Joshua Abrams and Natural Information Society are possibly not a group you are familiar with. But Abrams and his band are certainly seasoned musicians; having worked with the likes of Godspeed! You Black Emperor and Joan of Arc, he is no doubt an ever-interesting musician. Abrams and his constantly shifting line up of musicians known as Natural Information Society, create abstract instrumentations around an instrument known as a guimbri. A bass-like instrument used in traditional music of the Gnawa people of Africa. Abrams blends this traditional instrument with a variety of different, more modern styles, from jazz to post-rock. The result is a trippy blend of old and new.

 

Simultonality is very much a thought-out album. Its songs average around 8 minutes and meander through many different instruments and sounds whilst often retaining a simple meditative loop played by the guimbri. Second track ‘Ophiuchus’ opens with a noisy concoction of different instruments moving into intense drumming over striking synths and crunchy guitars. The song is loose and almost messy but still, retains its structure through the guimbri. This feeling of loose structure is very much carried throughout the album.

 

Despite the long songs and repetition, this album is certainly not boring. Calming bells on ‘St Cloud’, and the smooth tenor sax from Ari Brown on ‘2128 1/2’ break up the fast-paced nature of other songs on the album. Creating a varied and interesting listening experience. In this sense, it’s hard to pin down Simultonality, but as Abrams himself puts it, it is an album of “pure motion”. The album doesn’t stop, even in its quieter moments, there is still a sense of motion. This constant motion leads to a meditative feel, the repetition and pace forces you to become focused on the music and listen to what’s going on.

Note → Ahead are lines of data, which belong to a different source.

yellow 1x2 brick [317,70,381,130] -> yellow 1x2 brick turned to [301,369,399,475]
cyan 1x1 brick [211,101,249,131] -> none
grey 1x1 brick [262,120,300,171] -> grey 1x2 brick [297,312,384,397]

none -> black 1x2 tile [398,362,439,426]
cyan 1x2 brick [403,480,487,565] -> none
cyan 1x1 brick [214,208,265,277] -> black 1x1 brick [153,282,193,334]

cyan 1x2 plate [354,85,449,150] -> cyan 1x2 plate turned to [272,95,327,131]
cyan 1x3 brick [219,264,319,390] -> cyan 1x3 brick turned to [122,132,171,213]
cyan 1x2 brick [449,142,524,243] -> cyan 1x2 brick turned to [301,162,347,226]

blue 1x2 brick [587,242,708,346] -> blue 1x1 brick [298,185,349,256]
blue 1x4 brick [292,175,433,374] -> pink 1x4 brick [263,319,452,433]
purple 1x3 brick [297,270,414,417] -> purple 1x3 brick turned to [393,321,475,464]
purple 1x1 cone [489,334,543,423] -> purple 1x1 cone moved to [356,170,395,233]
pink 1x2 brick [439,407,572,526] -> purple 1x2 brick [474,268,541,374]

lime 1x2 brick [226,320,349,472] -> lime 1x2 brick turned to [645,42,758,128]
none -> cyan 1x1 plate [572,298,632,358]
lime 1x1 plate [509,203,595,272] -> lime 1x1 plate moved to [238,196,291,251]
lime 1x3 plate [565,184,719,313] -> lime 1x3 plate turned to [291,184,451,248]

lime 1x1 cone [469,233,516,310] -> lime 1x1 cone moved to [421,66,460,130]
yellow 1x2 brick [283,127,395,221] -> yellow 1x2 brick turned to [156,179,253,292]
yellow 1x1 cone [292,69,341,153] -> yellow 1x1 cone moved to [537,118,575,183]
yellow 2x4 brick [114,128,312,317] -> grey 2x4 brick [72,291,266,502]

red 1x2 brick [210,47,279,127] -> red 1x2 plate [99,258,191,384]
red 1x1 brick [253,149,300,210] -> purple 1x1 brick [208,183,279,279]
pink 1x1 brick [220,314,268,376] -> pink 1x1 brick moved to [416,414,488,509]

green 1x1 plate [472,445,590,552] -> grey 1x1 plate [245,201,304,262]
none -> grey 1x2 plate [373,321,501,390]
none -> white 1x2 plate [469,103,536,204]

This is not a coincidence either, one of Abrams aims with this project is to coerce listeners into a meditative centre; something he achieves very well on Simultonality.

 

Some listeners may struggle with Simultonality’s unusual structure but this is where Abrams pushes the boundaries of his music. You are never quite sure what might come next. A chilled afro-beat inspired harmony, smooth Chicago Jazz or even aspects of krautrock; or indeed a blend of all of the above and more. Joshua Abrams and Natural Information Society almost act like a factory production line, each person is doing something different that on its own wouldn’t make sense, but combined creates something interesting and often beautiful. And that’s what Simultonality is at its core. An interesting and beautiful album that is effortlessly enjoyable.